Unlike France and England, where the Enlightenment was an expression
of the prosperous, self-confident bourgeoisie, in Germany, however
grand in cultural accomplishment, the Enlightenment, understood as
Kultur, was an insular intellectual and cultural movement that bore no
such relation to society at large, due primarily to the absence of a
comparable bourgeoisie.

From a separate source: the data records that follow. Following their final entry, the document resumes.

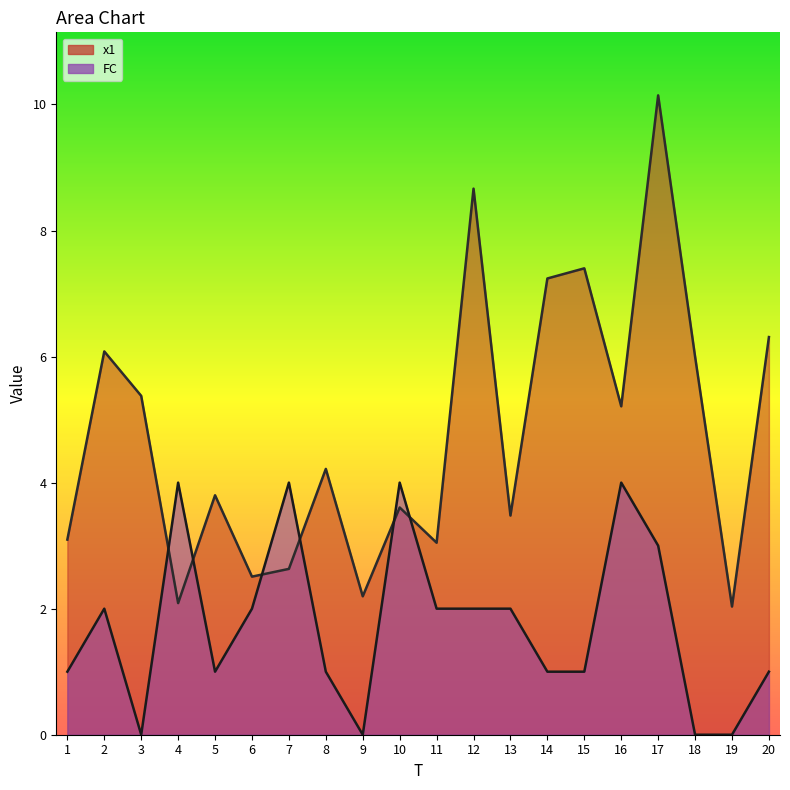

At how many categories does at least one series exceed 1?

20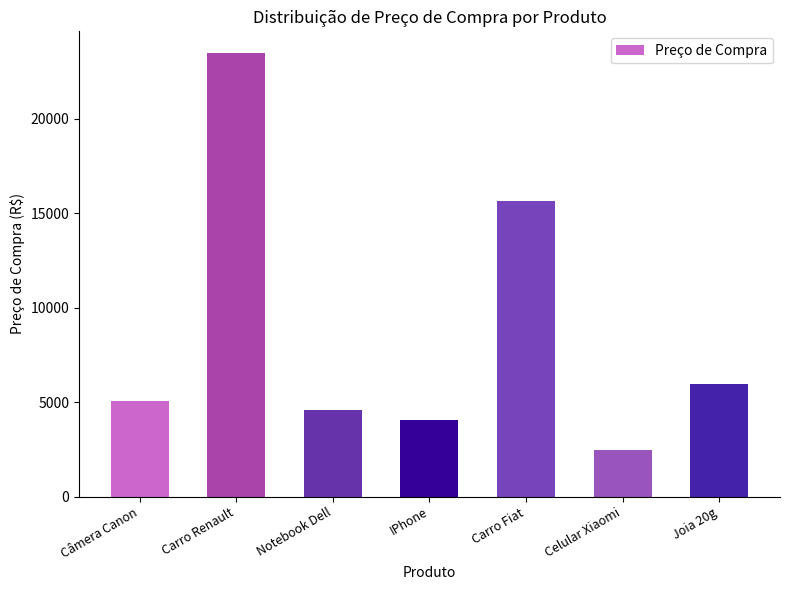

The chart shows a value of 15629.0 at Carro Fiat. True or false?

True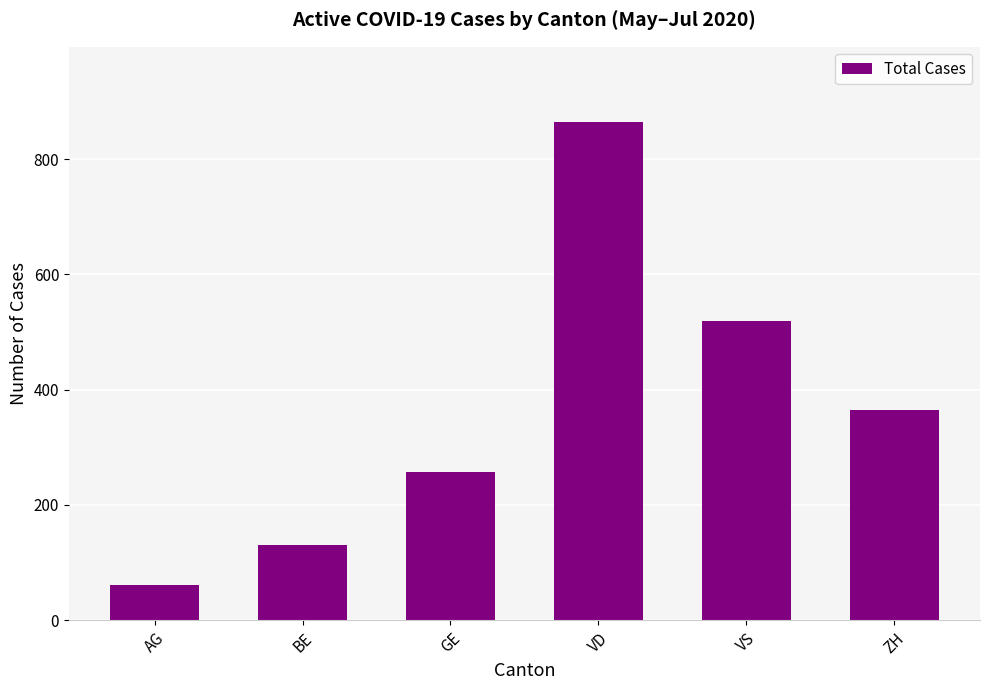

What position from the right is VS?

2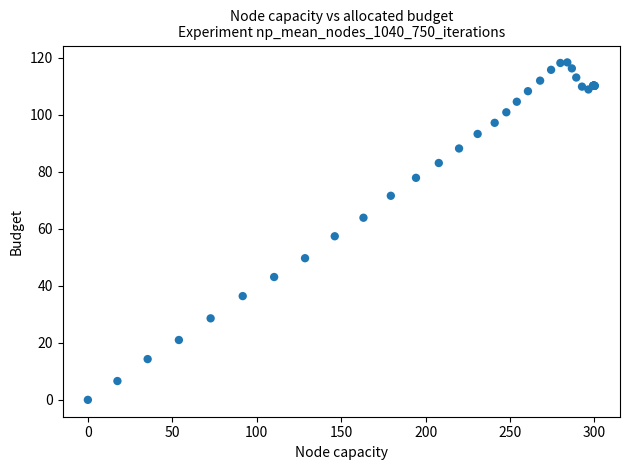

What Y value in the scatter plot is closest to 59?

57.4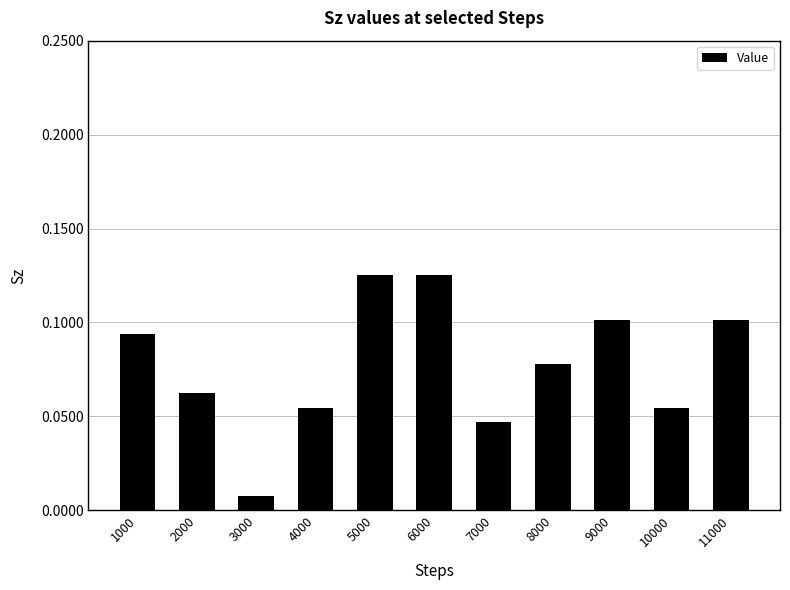

Between 11000 and 6000, which is larger?

6000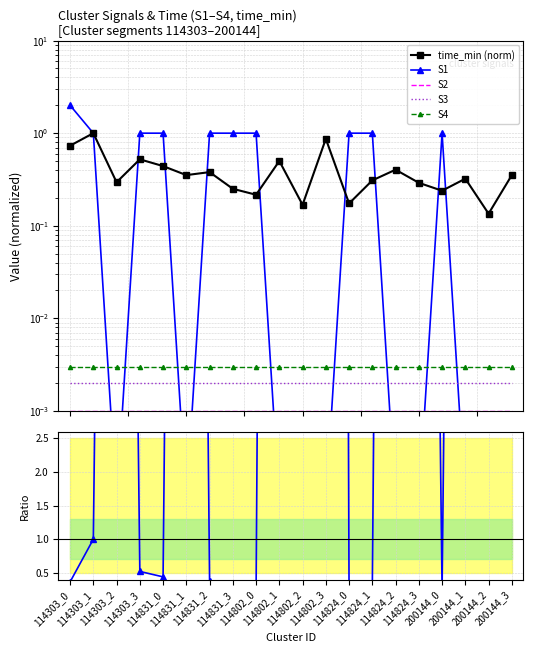

Which series has the largest range (max minus min)?

time/S1 ratio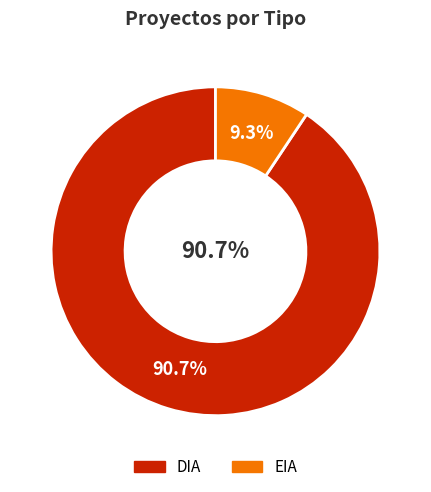

How many slices are in this pie chart?

2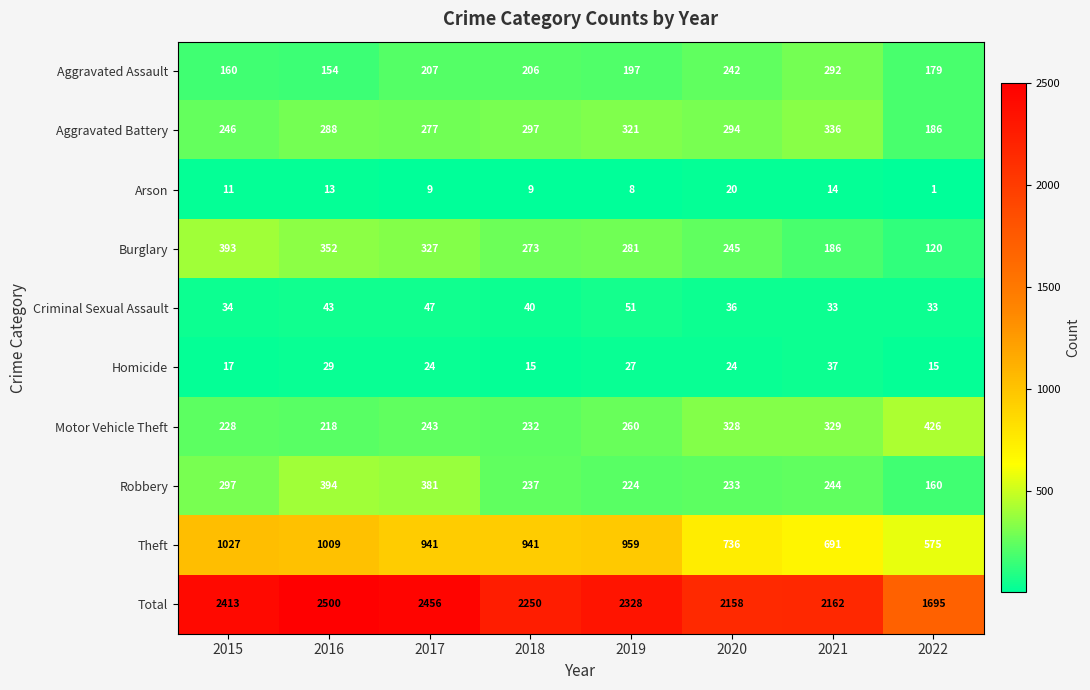

What is the difference between the Burglary values at 2018 and 2021?

87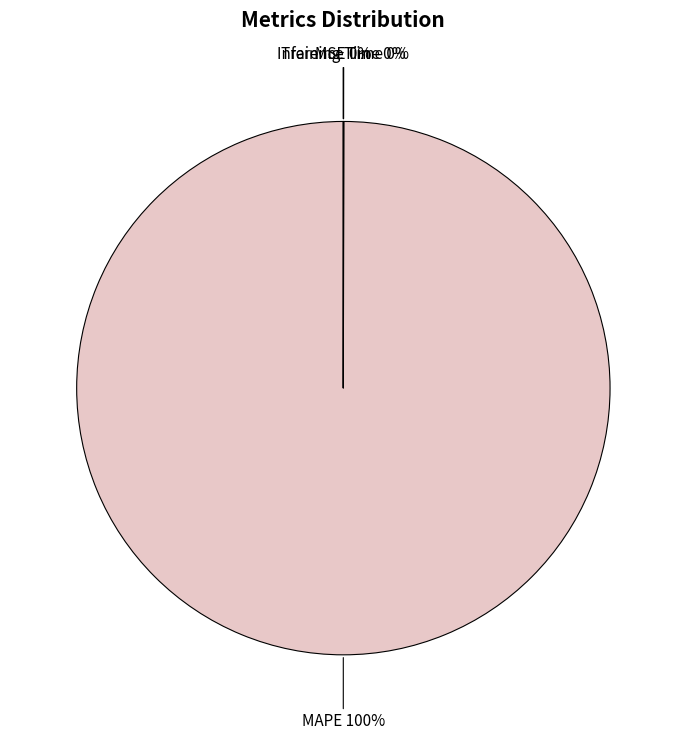

To the nearest percent, what is the difference between the largest and smallest slice percentages?

100%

Kant and Hegel, before Marx, spoke about the
relative backwardness of Germany, and some have argued that the
convoluted, baroque nature of German idealism was due to the fact that
Germans could only do in their heads what Englishmen and Frenchmen
could effect in reality. Despite the admittedly impressive reforms
Frederick the Great, Germany would remain a largely agricultural and
rural country where the vast majority of the population still lived on
the land and earned a living through farming. The explosive growth in
German industrialization and urbanization would not take place until
well into the 19th century, and this was so disruptive (as Dahrendorf
put it -- fast, complete and thorough) that it is no surprise that The
Social Question, as it was called, and sociology, as a discipline, was
borne there with the publication in 1887 of Ferdinand Tönnies'
Gemerinschaft und Geseslschaft. Some have argued that this abrupt
discontinuity in German life contributed eventually to the rise of
Nazism. My goodness, Pat, we have wandered a bit from Kaufmann, but I
appreciate your effort to work the very ground that concerned me at
the beginning of the post, placing Kaufmann's religious identity
within the context of larger historical and sociological questions.